• _Problem_: Reproduce the data word for word, from its very first line through the line that contains "視治療が網膜を傷つける可能性がある", with that line included.

(Saved data entries)
= = = = = = =
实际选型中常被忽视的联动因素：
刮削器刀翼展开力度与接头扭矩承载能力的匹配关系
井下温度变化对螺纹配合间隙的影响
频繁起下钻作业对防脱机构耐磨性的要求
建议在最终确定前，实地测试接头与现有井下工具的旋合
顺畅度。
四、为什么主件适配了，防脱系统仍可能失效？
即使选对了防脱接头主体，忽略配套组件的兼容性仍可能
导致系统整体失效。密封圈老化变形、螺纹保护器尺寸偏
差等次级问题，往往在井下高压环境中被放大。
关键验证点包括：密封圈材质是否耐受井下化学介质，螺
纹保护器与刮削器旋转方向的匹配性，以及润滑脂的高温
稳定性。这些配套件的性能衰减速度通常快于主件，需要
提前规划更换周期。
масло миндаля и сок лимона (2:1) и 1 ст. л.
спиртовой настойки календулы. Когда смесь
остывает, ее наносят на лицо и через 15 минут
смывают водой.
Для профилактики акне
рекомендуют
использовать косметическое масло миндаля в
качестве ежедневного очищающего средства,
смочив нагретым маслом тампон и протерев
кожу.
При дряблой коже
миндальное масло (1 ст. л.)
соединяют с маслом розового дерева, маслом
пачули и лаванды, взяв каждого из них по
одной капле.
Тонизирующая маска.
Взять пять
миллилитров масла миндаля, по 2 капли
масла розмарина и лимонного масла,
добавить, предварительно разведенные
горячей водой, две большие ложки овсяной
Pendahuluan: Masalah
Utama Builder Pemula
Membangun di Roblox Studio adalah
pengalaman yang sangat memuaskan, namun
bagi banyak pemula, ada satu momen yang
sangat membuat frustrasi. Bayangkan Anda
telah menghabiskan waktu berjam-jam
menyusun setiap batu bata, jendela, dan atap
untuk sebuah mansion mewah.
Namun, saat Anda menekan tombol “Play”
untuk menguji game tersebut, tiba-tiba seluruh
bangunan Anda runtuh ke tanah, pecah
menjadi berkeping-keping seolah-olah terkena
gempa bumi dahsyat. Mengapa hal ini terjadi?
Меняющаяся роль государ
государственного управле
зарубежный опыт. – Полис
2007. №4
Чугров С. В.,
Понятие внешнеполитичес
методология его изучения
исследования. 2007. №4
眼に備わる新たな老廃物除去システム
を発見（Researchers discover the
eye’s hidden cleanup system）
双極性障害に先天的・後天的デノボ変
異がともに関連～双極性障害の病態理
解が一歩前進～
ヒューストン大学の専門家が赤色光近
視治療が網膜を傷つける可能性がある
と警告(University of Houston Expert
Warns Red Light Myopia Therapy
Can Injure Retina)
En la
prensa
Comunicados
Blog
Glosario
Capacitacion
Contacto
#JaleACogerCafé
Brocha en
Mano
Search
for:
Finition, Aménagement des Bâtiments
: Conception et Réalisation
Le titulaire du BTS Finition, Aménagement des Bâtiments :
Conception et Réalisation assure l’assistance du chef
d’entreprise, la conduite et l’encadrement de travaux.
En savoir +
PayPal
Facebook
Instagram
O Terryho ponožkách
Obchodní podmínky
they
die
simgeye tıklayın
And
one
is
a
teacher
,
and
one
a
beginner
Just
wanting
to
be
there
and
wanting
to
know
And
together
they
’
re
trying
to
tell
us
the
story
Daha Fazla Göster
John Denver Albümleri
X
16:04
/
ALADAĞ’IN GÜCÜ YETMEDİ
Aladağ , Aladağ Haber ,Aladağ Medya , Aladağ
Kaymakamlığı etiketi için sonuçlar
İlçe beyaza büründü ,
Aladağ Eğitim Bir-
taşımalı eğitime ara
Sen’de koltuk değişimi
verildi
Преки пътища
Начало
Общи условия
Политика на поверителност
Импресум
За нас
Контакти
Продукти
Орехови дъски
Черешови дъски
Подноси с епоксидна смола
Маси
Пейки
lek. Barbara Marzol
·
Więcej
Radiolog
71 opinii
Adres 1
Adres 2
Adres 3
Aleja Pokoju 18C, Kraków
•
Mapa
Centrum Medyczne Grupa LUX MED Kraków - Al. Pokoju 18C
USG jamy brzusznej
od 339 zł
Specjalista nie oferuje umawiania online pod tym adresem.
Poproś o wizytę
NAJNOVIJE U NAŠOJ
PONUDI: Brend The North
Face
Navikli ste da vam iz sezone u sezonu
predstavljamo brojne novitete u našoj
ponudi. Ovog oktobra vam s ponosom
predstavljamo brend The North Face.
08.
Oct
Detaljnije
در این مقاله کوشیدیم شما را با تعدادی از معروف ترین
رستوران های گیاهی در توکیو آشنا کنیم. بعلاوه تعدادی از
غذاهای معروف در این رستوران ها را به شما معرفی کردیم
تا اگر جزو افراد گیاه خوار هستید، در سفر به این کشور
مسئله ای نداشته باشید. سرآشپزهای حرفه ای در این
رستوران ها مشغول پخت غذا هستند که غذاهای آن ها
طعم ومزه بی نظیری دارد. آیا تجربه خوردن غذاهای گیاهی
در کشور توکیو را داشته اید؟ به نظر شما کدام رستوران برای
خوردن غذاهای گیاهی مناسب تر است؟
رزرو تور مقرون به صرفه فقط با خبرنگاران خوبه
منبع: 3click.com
= = = = = = =
• _Response for this exercise_:
实际选型中常被忽视的联动因素：
刮削器刀翼展开力度与接头扭矩承载能力的匹配关系
井下温度变化对螺纹配合间隙的影响
频繁起下钻作业对防脱机构耐磨性的要求
建议在最终确定前，实地测试接头与现有井下工具的旋合
顺畅度。
四、为什么主件适配了，防脱系统仍可能失效？
即使选对了防脱接头主体，忽略配套组件的兼容性仍可能
导致系统整体失效。密封圈老化变形、螺纹保护器尺寸偏
差等次级问题，往往在井下高压环境中被放大。
关键验证点包括：密封圈材质是否耐受井下化学介质，螺
纹保护器与刮削器旋转方向的匹配性，以及润滑脂的高温
稳定性。这些配套件的性能衰减速度通常快于主件，需要
提前规划更换周期。
масло миндаля и сок лимона (2:1) и 1 ст. л.
спиртовой настойки календулы. Когда смесь
остывает, ее наносят на лицо и через 15 минут
смывают водой.
Для профилактики акне
рекомендуют
использовать косметическое масло миндаля в
качестве ежедневного очищающего средства,
смочив нагретым маслом тампон и протерев
кожу.
При дряблой коже
миндальное масло (1 ст. л.)
соединяют с маслом розового дерева, маслом
пачули и лаванды, взяв каждого из них по
одной капле.
Тонизирующая маска.
Взять пять
миллилитров масла миндаля, по 2 капли
масла розмарина и лимонного масла,
добавить, предварительно разведенные
горячей водой, две большие ложки овсяной
Pendahuluan: Masalah
Utama Builder Pemula
Membangun di Roblox Studio adalah
pengalaman yang sangat memuaskan, namun
bagi banyak pemula, ada satu momen yang
sangat membuat frustrasi. Bayangkan Anda
telah menghabiskan waktu berjam-jam
menyusun setiap batu bata, jendela, dan atap
untuk sebuah mansion mewah.
Namun, saat Anda menekan tombol “Play”
untuk menguji game tersebut, tiba-tiba seluruh
bangunan Anda runtuh ke tanah, pecah
menjadi berkeping-keping seolah-olah terkena
gempa bumi dahsyat. Mengapa hal ini terjadi?
Меняющаяся роль государ
государственного управле
зарубежный опыт. – Полис
2007. №4
Чугров С. В.,
Понятие внешнеполитичес
методология его изучения
исследования. 2007. №4
眼に備わる新たな老廃物除去システム
を発見（Researchers discover the
eye’s hidden cleanup system）
双極性障害に先天的・後天的デノボ変
異がともに関連～双極性障害の病態理
解が一歩前進～
ヒューストン大学の専門家が赤色光近
視治療が網膜を傷つける可能性がある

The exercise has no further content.